A former regional vice president of Countrywide Financial Corp.,
the nation’s largest lender, has sued the company for firing
him after he pointed out its fraudulent practices. (Zachary v.
Countrywide Fin. Corp., No. 4:2008cv00214 (S.D. Tex. filed Jan.
17, 2008).)
Mark Zachary discovered that appraisers were being encouraged to
inflate homes’ values; loan officers were helping borrowers
submit applications with false information; and Countrywide was requiring
10 percent of its backlogged applications to be approved so that a
builder could start building homes under contract, even though the
applicants were not qualified. These were systemic company practices,
said Philip Hilder, a Houston lawyer who represents Zachary.
“Mark signaled the alarm that these practices shouldn’t
go on,” he said. The company fired him two weeks later.
Zachary sued for wrongful discharge and filed a whistleblower retaliation
complaint with the U.S. Department of Labor. His case serves as “a
snapshot of what is happening in the industry,” Hilder
said. “It exposes the root cause of what has led to the subprime
debacle.”
Countrywide’s practices have raised concern elsewhere.

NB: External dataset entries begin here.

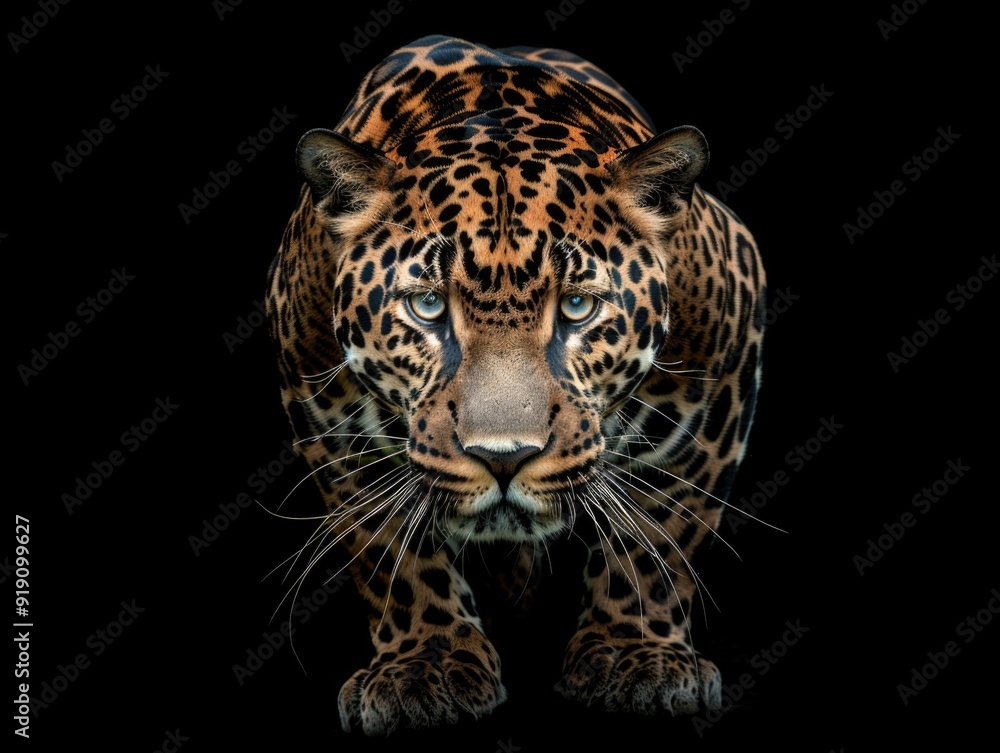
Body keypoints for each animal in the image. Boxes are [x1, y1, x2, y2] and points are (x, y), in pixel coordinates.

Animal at [266, 34, 766, 736]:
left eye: (578, 307)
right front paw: (427, 664)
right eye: (427, 306)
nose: (503, 459)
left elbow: (660, 532)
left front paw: (635, 654)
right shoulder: (317, 397)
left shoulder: (721, 365)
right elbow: (387, 548)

The
U.S. trustee for Florida has filed suit in bankruptcy court against
the company for “bad-faith conduct that abused the judicial
process.” The case seeks sanctions and injunctive relief. (Walton
v. Countrywide Home Loans, Inc., No. 08-6092 (Bankr. N.D. Ga.
filed Feb. 28, 2008).)
The complaint cites bankruptcy courts in North Carolina, Pennsylvania,
and Texas that have sanctioned Countrywide or its representatives
for their conduct. U.S. trustees in Ohio and Florida have filed similar
complaints. The Florida attorney general is investigating the company’s
business practices.
The Justice Department and the FBI are investigating Countrywide
for securities fraud, and both agencies are taking a closer look at
the rest of the mortgage industry as well. The Justice Department
is gathering evidence to decide whether to create a special task force
to investigate possible wrongdoing, and the FBI is investigating 17
firms for fraud.
Lenders also face lawsuits from shareholders, employees (alleging
that they were denied overtime pay or terminated without the requisite
advance notice, for example), and homeowners who say they have been
hurt by inflated home appraisals in their neighborhoods.
Kramer pointed to greed as the reason the subprime problem has grown
to its current proportions. Lenders have cut corners, and commercial
banks have agreed not to require verification of income, he said.
Berns said his office has taken more than 14,000 calls from homeowners.
“Not a day goes by that we don’t get a call from someone
losing their house,” he said.
“It’s not an easy situation,” Kramer said, but
“if we could get lawyers to take a case or two, we could have
a tremendous impact in the community.”